Volgens eiser is de e-mail van 2 augustus 2023 respectievelijk 22 augustus 2023 ten onrechte niet aangemerkt als een ingebrekestelling. Volgens eiser is het college aangemaand om per ommegaande te reageren en een beslissing te nemen respectievelijk is aangemaand om binnen één week te reageren en een beslissing te nemen. Het college stelt zich op het standpunt dat geen sprake is van een ingebrekestelling zoals bedoeld in artikel 6:12, tweede lid, van de Awb.
4.2.
De rechtbank moet beoordelen of de e-mail van 2 augustus 2023 respectievelijk
22 augustus 2023 qua inhoud aangemerkt kan worden als een rechtsgeldige ingebrekestelling. Een ingebrekestelling heeft ten doel het college duidelijk en onomwonden ervan op de hoogte te stellen dat een beslissing wordt verlangd en dat bij het uitblijven daarvan nadere stappen ondernomen zullen worden. Daarom worden aan een ingebrekestelling eisen gesteld. Van een ingebrekestelling als bedoeld in artikel 4:17, derde lid, van de Awb is sprake als duidelijk is dat de belanghebbende het bestuursorgaan maant om alsnog een bepaald besluit te nemen. [3] Voldoende duidelijk moet dan zijn op welke aanvraag het geschrift betrekking heeft, dat belanghebbende zich op het standpunt stelt dat het bestuursorgaan niet tijdig op de aanvraag heeft beslist en dat belanghebbende erop aandringt dat een zodanige beslissing alsnog wordt genomen.
4.3.
In de brief van 2 augustus 2023 schrijft eiser het volgende:
“Tot op heden hebben wij van u nog geen beslissing omtrent de verschuldigdheid en hoogte van de dwangsom ontvangen. Nog hebben wij een beslissing op bezwaar, zoals verzocht in onze e-mail d.d. 26 juni 2023, van u ontvangen. Wij zien beide beslissingen graag per ommegaande tegemoet.”
4.4.
In de brief van 22 augustus 2023 schrijft eiser het volgende:
“Tot op heden heb ik geen inhoudelijke reactie van u ontvangen op mijn e-mail d.d. 2 augustus 2023. Graag ontvang ik binnen 1 week alsnog een reactie van u. Ik zal cliënte adviseren om een beroep wegens niet tijdig beslissen in te dienen.”
4.5.
De rechtbank is van oordeel dat deze mailberichten niet voldoen aan de eisen die aan een ingebrekestelling worden gesteld.
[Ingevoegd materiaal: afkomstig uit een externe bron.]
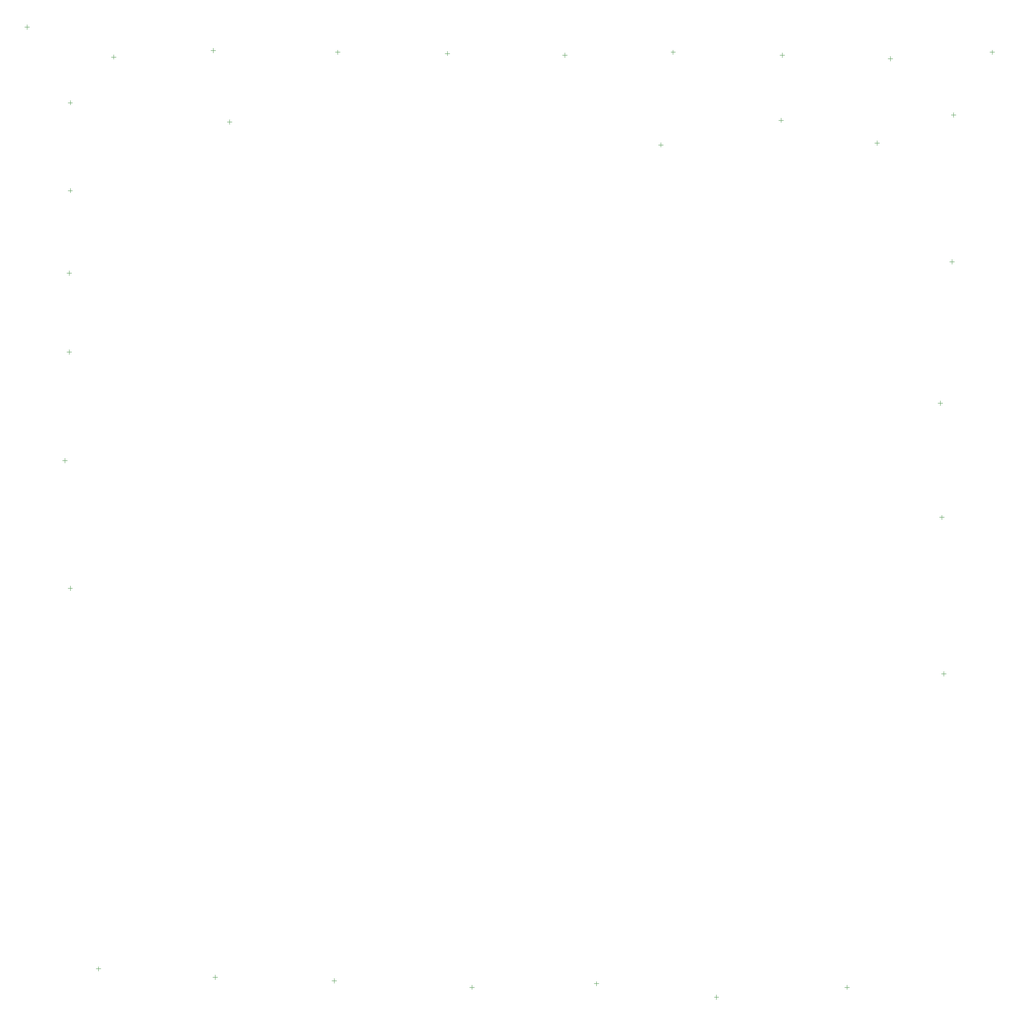
<source format=gbr>
%FSTAX25Y25*%
%MOIN*%
%SFA1B1*%

%IPPOS*%
%ADD48C,0.003937*%
G54D48*
X0049015Y0907047D02*
Y0910984D01*
X0047047Y0909015D02*
X0050984D01*
X0407992Y0884527D02*
Y0888464D01*
X0406023Y0886496D02*
X040996D01*
X0588543Y0808503D02*
X059248D01*
X0590511Y0806535D02*
Y0810472D01*
X0220039Y0827992D02*
X0223976D01*
X0222007Y0826023D02*
Y082996D01*
X0691023Y0829488D02*
X069496D01*
X0692992Y0827519D02*
Y0831456D01*
X0600944Y0885551D02*
Y0889488D01*
X0598976Y0887519D02*
X0602913D01*
X0508503Y0883031D02*
Y0886968D01*
X0506535Y0885D02*
X0510472D01*
X0314488Y0885551D02*
Y0889488D01*
X0312519Y0887519D02*
X0316456D01*
X0207992Y0887047D02*
Y0890984D01*
X0206023Y0889015D02*
X020996D01*
X0873582Y0885551D02*
Y0889488D01*
X0871614Y0887519D02*
X0875551D01*
X0775Y0808031D02*
Y0811968D01*
X0773031Y081D02*
X0776968D01*
X0637952Y0079015D02*
Y0082952D01*
X0635984Y0080984D02*
X0639921D01*
X0535511Y0090551D02*
Y0094488D01*
X0533543Y0092519D02*
X053748D01*
X0429015Y0087519D02*
Y0091456D01*
X0427047Y0089488D02*
X0430984D01*
X0311496Y0093031D02*
Y0096968D01*
X0309527Y0095D02*
X0313464D01*
X0209921Y0096023D02*
Y009996D01*
X0207952Y0097992D02*
X0211889D01*
X0749488Y0087519D02*
Y0091456D01*
X0747519Y0089488D02*
X0751456D01*
X0121023Y0883503D02*
X012496D01*
X0122992Y0881535D02*
Y0885472D01*
X0786496Y0880039D02*
Y0883976D01*
X0784527Y0882007D02*
X0788464D01*
X0694015Y0883031D02*
Y0886968D01*
X0692047Y0885D02*
X0695984D01*
X0108031Y0105196D02*
X0111968D01*
X011Y0103228D02*
Y0107165D01*
X0830039Y0357047D02*
X0833976D01*
X0832007Y0355078D02*
Y0359015D01*
X0828543Y0490511D02*
X083248D01*
X0830511Y0488543D02*
Y049248D01*
X0827047Y058807D02*
X0830984D01*
X0829015Y0586102D02*
Y0590039D01*
X0837047Y0708582D02*
X0840984D01*
X0839015Y0706614D02*
Y0710551D01*
X0838543Y0834015D02*
X084248D01*
X0840511Y0832047D02*
Y0835984D01*
X0084015Y0844488D02*
X0087952D01*
X0085984Y0842519D02*
Y0846456D01*
X0084015Y043D02*
X0087952D01*
X0085984Y0428031D02*
Y0431968D01*
X0083031Y0699015D02*
X0086968D01*
X0085Y0697047D02*
Y0700984D01*
X0084015Y0769488D02*
X0087952D01*
X0085984Y0767519D02*
Y0771456D01*
X0083031Y0631574D02*
X0086968D01*
X0085Y0629606D02*
Y0633543D01*
X0079527Y0539015D02*
X0083464D01*
X0081496Y0537047D02*
Y0540984D01*
M02*
</source>
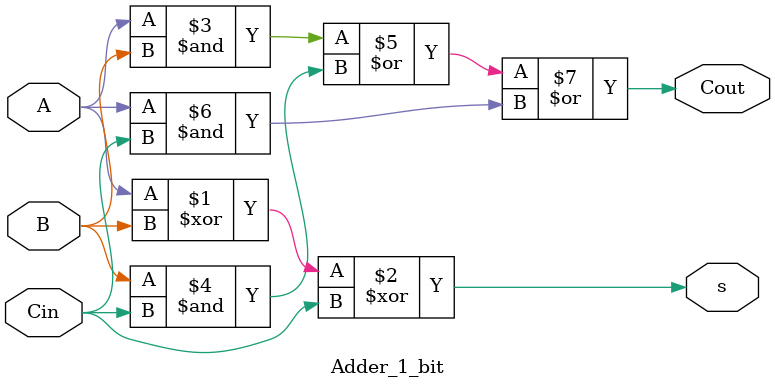
<source format=v>
`timescale 1ns / 1ps


module Adder_1_bit(
    input A,
    input B,
    input Cin,
    output s,
    output Cout
    );
    
    assign s = A^B^Cin;
    assign Cout = (A & B)|(B & Cin)|(A & Cin);
endmodule
</source>
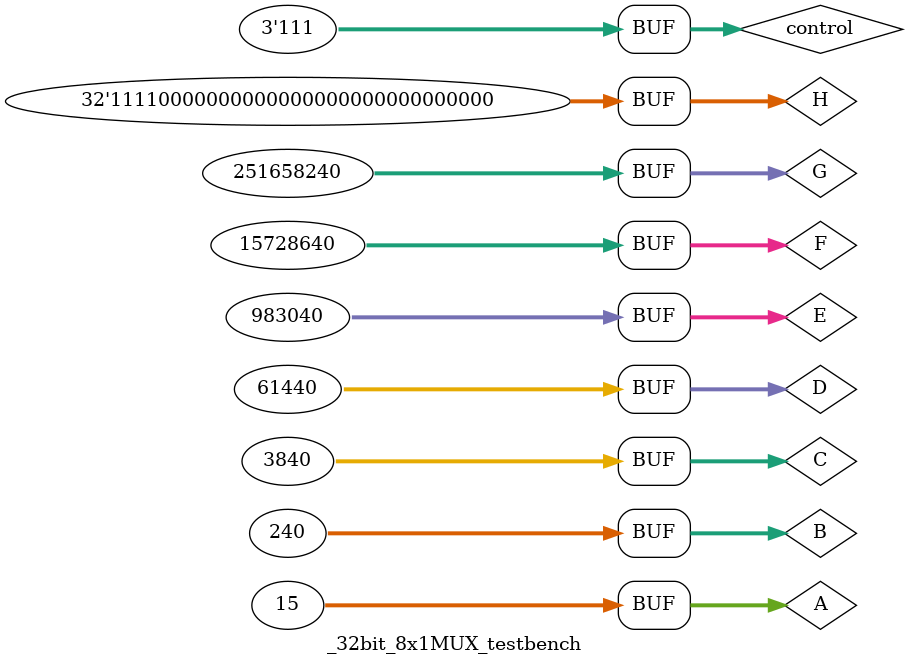
<source format=v>
module _32bit_8x1MUX_testbench();
reg [31:0] A,B,C,D,E,F,G,H;
reg [2:0] control;
wire [31:0] result;

_32bit_8x1MUX g0 (result, A,B,C,D,E,F,G,H,control);

initial begin
A = 32'b0000_0000_0000_0000_0000_0000_0000_1111;
B = 32'b0000_0000_0000_0000_0000_0000_1111_0000;
C = 32'b0000_0000_0000_0000_0000_1111_0000_0000;
D = 32'b0000_0000_0000_0000_1111_0000_0000_0000;
E = 32'b0000_0000_0000_1111_0000_0000_0000_0000;
F = 32'b0000_0000_1111_0000_0000_0000_0000_0000;
G = 32'b0000_1111_0000_0000_0000_0000_0000_0000;
H = 32'b1111_0000_0000_0000_0000_0000_0000_0000;

control = 3'b000;
#20;
control = 3'b001;
#20;
control = 3'b010;
#20;
control = 3'b011;
#20;
control = 3'b100;
#20;
control = 3'b101;
#20;
control = 3'b110;
#20;
control = 3'b111;
#20;

end

endmodule

</source>
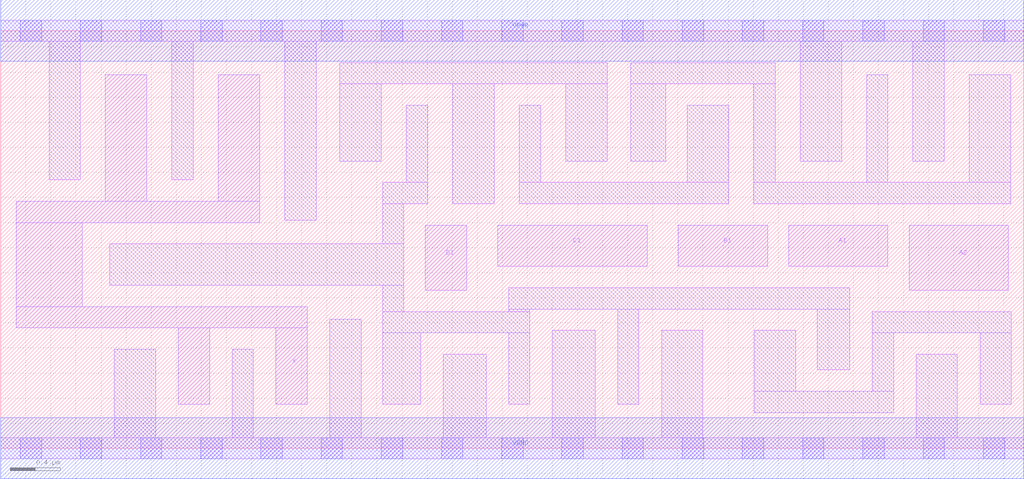
<source format=lef>
# Copyright 2020 The SkyWater PDK Authors
#
# Licensed under the Apache License, Version 2.0 (the "License");
# you may not use this file except in compliance with the License.
# You may obtain a copy of the License at
#
#     https://www.apache.org/licenses/LICENSE-2.0
#
# Unless required by applicable law or agreed to in writing, software
# distributed under the License is distributed on an "AS IS" BASIS,
# WITHOUT WARRANTIES OR CONDITIONS OF ANY KIND, either express or implied.
# See the License for the specific language governing permissions and
# limitations under the License.
#
# SPDX-License-Identifier: Apache-2.0

VERSION 5.7 ;
  NAMESCASESENSITIVE ON ;
  NOWIREEXTENSIONATPIN ON ;
  DIVIDERCHAR "/" ;
  BUSBITCHARS "[]" ;
UNITS
  DATABASE MICRONS 200 ;
END UNITS
MACRO sky130_fd_sc_ls__a2111o_4
  CLASS CORE ;
  SOURCE USER ;
  FOREIGN sky130_fd_sc_ls__a2111o_4 ;
  ORIGIN  0.000000  0.000000 ;
  SIZE  8.160000 BY  3.330000 ;
  SYMMETRY X Y ;
  SITE unit ;
  PIN A1
    ANTENNAGATEAREA  0.492000 ;
    DIRECTION INPUT ;
    USE SIGNAL ;
    PORT
      LAYER li1 ;
        RECT 6.285000 1.450000 7.075000 1.780000 ;
    END
  END A1
  PIN A2
    ANTENNAGATEAREA  0.492000 ;
    DIRECTION INPUT ;
    USE SIGNAL ;
    PORT
      LAYER li1 ;
        RECT 7.245000 1.260000 8.035000 1.780000 ;
    END
  END A2
  PIN B1
    ANTENNAGATEAREA  0.492000 ;
    DIRECTION INPUT ;
    USE SIGNAL ;
    PORT
      LAYER li1 ;
        RECT 5.405000 1.450000 6.115000 1.780000 ;
    END
  END B1
  PIN C1
    ANTENNAGATEAREA  0.492000 ;
    DIRECTION INPUT ;
    USE SIGNAL ;
    PORT
      LAYER li1 ;
        RECT 3.965000 1.450000 5.155000 1.780000 ;
    END
  END C1
  PIN D1
    ANTENNAGATEAREA  0.492000 ;
    DIRECTION INPUT ;
    USE SIGNAL ;
    PORT
      LAYER li1 ;
        RECT 3.385000 1.260000 3.715000 1.780000 ;
    END
  END D1
  PIN X
    ANTENNADIFFAREA  1.086400 ;
    DIRECTION OUTPUT ;
    USE SIGNAL ;
    PORT
      LAYER li1 ;
        RECT 0.125000 0.960000 2.445000 1.130000 ;
        RECT 0.125000 1.130000 0.650000 1.800000 ;
        RECT 0.125000 1.800000 2.065000 1.970000 ;
        RECT 0.835000 1.970000 1.165000 2.980000 ;
        RECT 1.415000 0.350000 1.665000 0.960000 ;
        RECT 1.735000 1.970000 2.065000 2.980000 ;
        RECT 2.195000 0.350000 2.445000 0.960000 ;
    END
  END X
  PIN VGND
    DIRECTION INOUT ;
    SHAPE ABUTMENT ;
    USE GROUND ;
    PORT
      LAYER met1 ;
        RECT 0.000000 -0.245000 8.160000 0.245000 ;
    END
  END VGND
  PIN VPWR
    DIRECTION INOUT ;
    SHAPE ABUTMENT ;
    USE POWER ;
    PORT
      LAYER met1 ;
        RECT 0.000000 3.085000 8.160000 3.575000 ;
    END
  END VPWR
  OBS
    LAYER li1 ;
      RECT 0.000000 -0.085000 8.160000 0.085000 ;
      RECT 0.000000  3.245000 8.160000 3.415000 ;
      RECT 0.385000  2.140000 0.635000 3.245000 ;
      RECT 0.870000  1.300000 3.215000 1.630000 ;
      RECT 0.905000  0.085000 1.235000 0.790000 ;
      RECT 1.365000  2.140000 1.535000 3.245000 ;
      RECT 1.845000  0.085000 2.015000 0.790000 ;
      RECT 2.265000  1.820000 2.515000 3.245000 ;
      RECT 2.625000  0.085000 2.875000 1.030000 ;
      RECT 2.705000  2.290000 3.035000 2.905000 ;
      RECT 2.705000  2.905000 4.835000 3.075000 ;
      RECT 3.045000  0.350000 3.350000 0.920000 ;
      RECT 3.045000  0.920000 4.220000 1.090000 ;
      RECT 3.045000  1.090000 3.215000 1.300000 ;
      RECT 3.045000  1.630000 3.215000 1.950000 ;
      RECT 3.045000  1.950000 3.405000 2.120000 ;
      RECT 3.235000  2.120000 3.405000 2.735000 ;
      RECT 3.530000  0.085000 3.870000 0.750000 ;
      RECT 3.605000  1.950000 3.935000 2.905000 ;
      RECT 4.050000  0.350000 4.220000 0.920000 ;
      RECT 4.050000  1.090000 4.220000 1.110000 ;
      RECT 4.050000  1.110000 6.770000 1.280000 ;
      RECT 4.135000  1.950000 5.805000 2.120000 ;
      RECT 4.135000  2.120000 4.305000 2.735000 ;
      RECT 4.400000  0.085000 4.740000 0.940000 ;
      RECT 4.505000  2.290000 4.835000 2.905000 ;
      RECT 4.920000  0.350000 5.090000 1.110000 ;
      RECT 5.025000  2.290000 5.305000 2.905000 ;
      RECT 5.025000  2.905000 6.175000 3.075000 ;
      RECT 5.270000  0.085000 5.600000 0.940000 ;
      RECT 5.475000  2.120000 5.805000 2.735000 ;
      RECT 6.005000  1.950000 8.055000 2.120000 ;
      RECT 6.005000  2.120000 6.175000 2.905000 ;
      RECT 6.010000  0.285000 7.120000 0.455000 ;
      RECT 6.010000  0.455000 6.340000 0.940000 ;
      RECT 6.375000  2.290000 6.705000 3.245000 ;
      RECT 6.510000  0.625000 6.770000 1.110000 ;
      RECT 6.905000  2.120000 7.075000 2.980000 ;
      RECT 6.950000  0.455000 7.120000 0.920000 ;
      RECT 6.950000  0.920000 8.060000 1.090000 ;
      RECT 7.275000  2.290000 7.525000 3.245000 ;
      RECT 7.300000  0.085000 7.630000 0.750000 ;
      RECT 7.725000  2.120000 8.055000 2.980000 ;
      RECT 7.810000  0.350000 8.060000 0.920000 ;
    LAYER mcon ;
      RECT 0.155000 -0.085000 0.325000 0.085000 ;
      RECT 0.155000  3.245000 0.325000 3.415000 ;
      RECT 0.635000 -0.085000 0.805000 0.085000 ;
      RECT 0.635000  3.245000 0.805000 3.415000 ;
      RECT 1.115000 -0.085000 1.285000 0.085000 ;
      RECT 1.115000  3.245000 1.285000 3.415000 ;
      RECT 1.595000 -0.085000 1.765000 0.085000 ;
      RECT 1.595000  3.245000 1.765000 3.415000 ;
      RECT 2.075000 -0.085000 2.245000 0.085000 ;
      RECT 2.075000  3.245000 2.245000 3.415000 ;
      RECT 2.555000 -0.085000 2.725000 0.085000 ;
      RECT 2.555000  3.245000 2.725000 3.415000 ;
      RECT 3.035000 -0.085000 3.205000 0.085000 ;
      RECT 3.035000  3.245000 3.205000 3.415000 ;
      RECT 3.515000 -0.085000 3.685000 0.085000 ;
      RECT 3.515000  3.245000 3.685000 3.415000 ;
      RECT 3.995000 -0.085000 4.165000 0.085000 ;
      RECT 3.995000  3.245000 4.165000 3.415000 ;
      RECT 4.475000 -0.085000 4.645000 0.085000 ;
      RECT 4.475000  3.245000 4.645000 3.415000 ;
      RECT 4.955000 -0.085000 5.125000 0.085000 ;
      RECT 4.955000  3.245000 5.125000 3.415000 ;
      RECT 5.435000 -0.085000 5.605000 0.085000 ;
      RECT 5.435000  3.245000 5.605000 3.415000 ;
      RECT 5.915000 -0.085000 6.085000 0.085000 ;
      RECT 5.915000  3.245000 6.085000 3.415000 ;
      RECT 6.395000 -0.085000 6.565000 0.085000 ;
      RECT 6.395000  3.245000 6.565000 3.415000 ;
      RECT 6.875000 -0.085000 7.045000 0.085000 ;
      RECT 6.875000  3.245000 7.045000 3.415000 ;
      RECT 7.355000 -0.085000 7.525000 0.085000 ;
      RECT 7.355000  3.245000 7.525000 3.415000 ;
      RECT 7.835000 -0.085000 8.005000 0.085000 ;
      RECT 7.835000  3.245000 8.005000 3.415000 ;
  END
END sky130_fd_sc_ls__a2111o_4

</source>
Uit de mailberichten van 2 augustus 2023 en
22 augustus 2023 blijkt niet dat eiser zich daarin op het standpunt heeft gesteld dat het college niet tijdig op het bezwaar heeft beslist. Nu uit de betreffende mailberichten niet duidelijk blijkt dat eiser het college maant om alsnog een besluit te nemen, is de rechtbank van oordeel dat de mailberichten niet zijn aan te merken als een ingebrekestelling zoals bedoeld in artikel 4:17, derde lid, van de Awb.
4.6.
Het beroep is daarom kennelijk niet-ontvankelijk. Dat betekent dat de rechtbank het beroep tegen het niet tijdig beslissen niet kan beoordelen. Voor een proceskostenveroordeling bestaat geen aanleiding.

Beslissing

De rechtbank verklaart het beroep niet-ontvankelijk.
Deze uitspraak is gedaan door mr. M. Snoeks, rechter, in aanwezigheid van
C.J.M. Hendrickx, griffier, op 8 februari 2024 en openbaar gemaakt door middel van geanonimiseerde publicatie op www.rechtspraak.nl.
De griffier is niet in de gelegenheid om de uitspraak te ondertekenen.
rechter
Een afschrift van deze uitspraak is verzonden aan partijen op:

Informatie over verzet

Als partijen het niet eens zijn met deze uitspraak, kunnen zij een verzetschrift sturen naar de rechtbank waarin zij uitleggen waarom zij het niet eens zijn met deze uitspraak. Het verzetschrift moet worden ingediend binnen zes weken na de dag waarop deze uitspraak is verzonden. Als partijen graag een zitting willen om het verzetschrift toe te lichten, moeten zij dit in het verzetschrift vermelden.

Voetnoten

1.Dit staat (onder andere) in artikel 6:12 van de Awb.
2.Dit staat in artikel 7:10 en 7:13 van de Awb.